Garland sceglie come protagoniste un manipolo di donne (e anche questo è un fattore molto importante, che prosegue quanto già iniziato da Arrival con Amy Adams), donne scienziate, biologhe, fisiche, chimiche, e punta la lente d’ingrandimento sul genoma, sui filamenti di geni, su quelle cellule che, nel bene o nel male, tra vita e malattia, si sdoppiano, germinano, mangiano, mutano. Quelle stesse cellule che aprivano (non a caso?) La guerra dei mondi di Steven Spielberg.

“Nulla ti distrugge, tutto ti trasforma” recita lo slogan di lancio del film. Che non è un semplice specchietto per le allodole o una frase a effetto per catturare lo spettatore. L’affermazione gioca con la legge della conservazione della massa, che prende origine dal noto postulato di Antoine-Laurent de Lavoisier secondo il quale “nulla si crea, nulla si distrugge, tutto si trasforma”. È dall’uomo, dagli studi umani che la fantascienza prende (nuovo) avvio. Gli alieni non sono più brutti e cattivi, sempre sul piede di guerra, pronti ad atterrare sulla Terra e distruggerci tutti, affermando una nuova specie. No, la specie in cui germinare e ri-generarsi è la nostra, quella umana. Ed è così che una nube dai fluidi colori, un bagliore altissimo e avvolgente, scaturito da uno schianto di “qualcosa” vicino ad un faro sulla costa, inizia piano piano a fagocitare tutto e alterare il Dna di tutto ciò che di organico incontra. Tutto si trasforma, suscitando stupore in chi guarda per la magnificenza visiva di molti passaggi. Meravigliosi gli alberi di cristallo, l’alligatore coi denti da squalo, le sagome umane fatte di soli fiori, l’orso in mutazione che può simulare la voce umana. La mutazione è in atto, ed è inarrestabile. Ma chi resta sulla Terra: l’ospite o il “padrone di casa”? L’alieno che si fa uomo o l’uomo che si fa “diversamente alieno”?

Annientamento è quindi un film che ci interroga molto da vicino anche sul tema della genetica, delle mutazioni genetiche, degli esperimenti, dell’evoluzione della specie, o meglio della sua conservazione, come vorrebbe la legge di Lavoisier. A voler forzare un poco la mano, c’è anche qualcosa di religioso, di anime fisiche e genomi psico-spirituali che sopravvivono al corpo e migrano in un altro, must di molti Credi di oggi e di ieri.

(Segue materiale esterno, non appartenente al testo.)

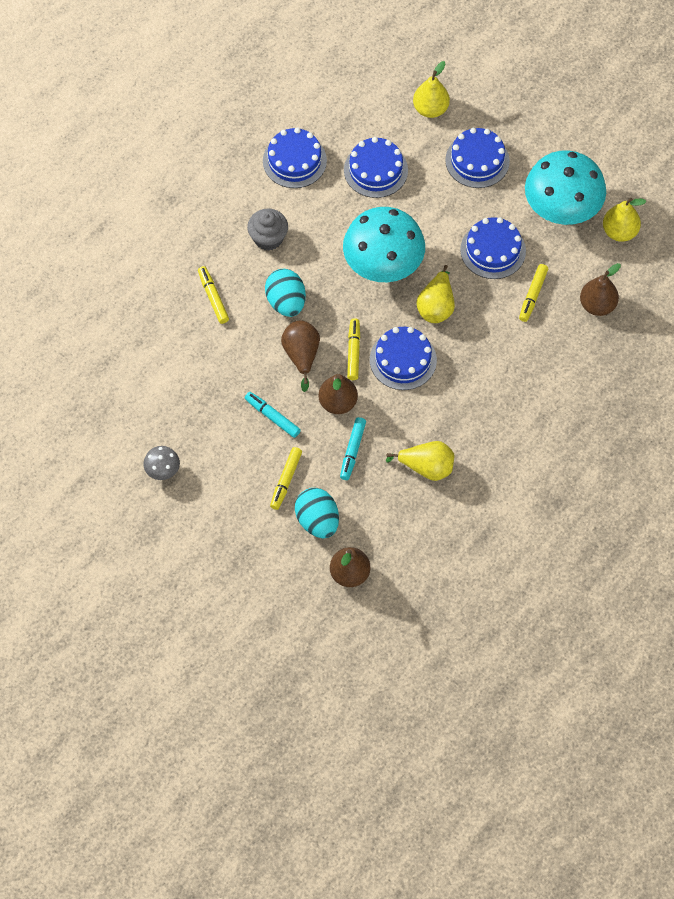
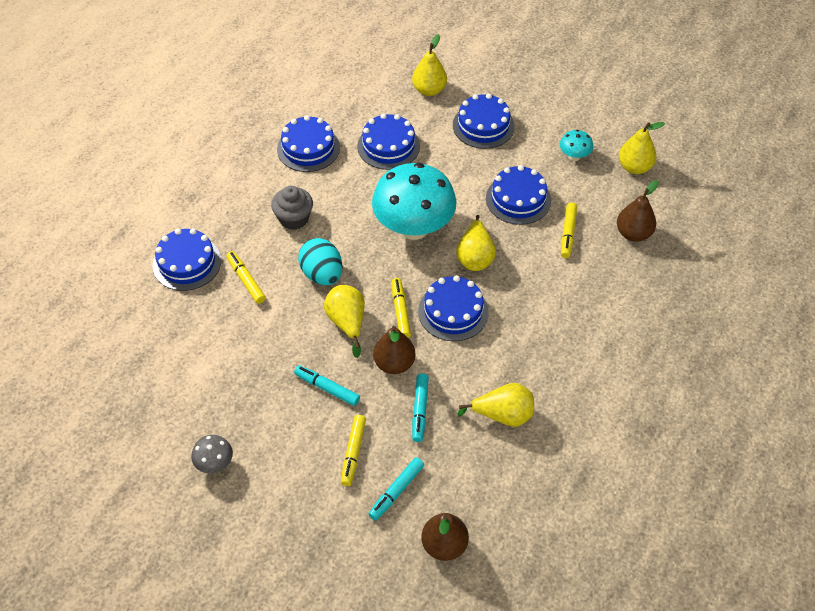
camera: 10 degrees left, 10 degrees down
(159, 270) = (187, 263): none -> blue cake
(301, 355) = (347, 322): brown pear -> yellow pear
(317, 521) = (396, 491): turquoise egg -> turquoise marker
(561, 210) = (574, 156): turquoise mushroom -> turquoise mushroom, size x0.43

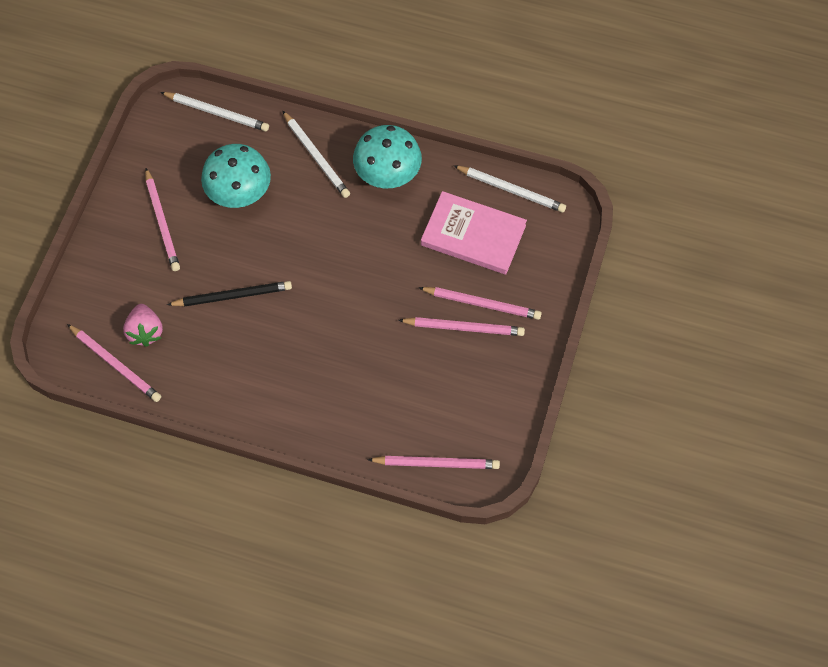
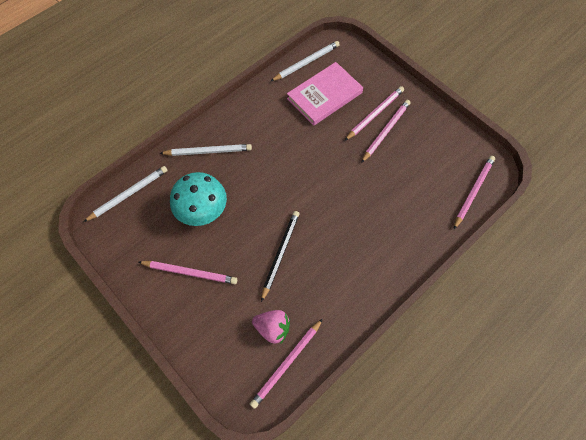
camera: 60 degrees left, 0 degrees up
(115, 364) = (287, 364): pink pencil -> pink pencil turned 150 degrees clockwise
(387, 174) = (250, 119): turquoise mushroom -> none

Ora la domanda è: cosa rimane dell’uomo in Annientamento? Nulla oppure tutto? Rimane l’evoluzione, che coinvolge anima, mente e corpo, che ci clona uguali e allo stesso tempo diversi. Ma in fondo a quel bagliore, come una luce in fondo al tunnel, ci lascia ancora umani. Poco importa se alla fine Kane è il vero Kane o Lena è la vera Lena (opinabili oramai i concetti di “vero”, “originario” e simil tali). L’importante è ciò che si è conservato nella trasformazione, ovvero l’umanità, l’amore, gli affetti, la capacità di provare sentimenti (che è ciò che ci differenzia da sempre dai robot, Ex machina compreso). E la capacità, come dimostra il bel finale, di saperci ancora abbracciare, unire, diventare una cosa sola, e non separarci come quelle cellule che, ironia della sorte, dalla scissione ci garantiscono la vita, qualunque ne sia la forma.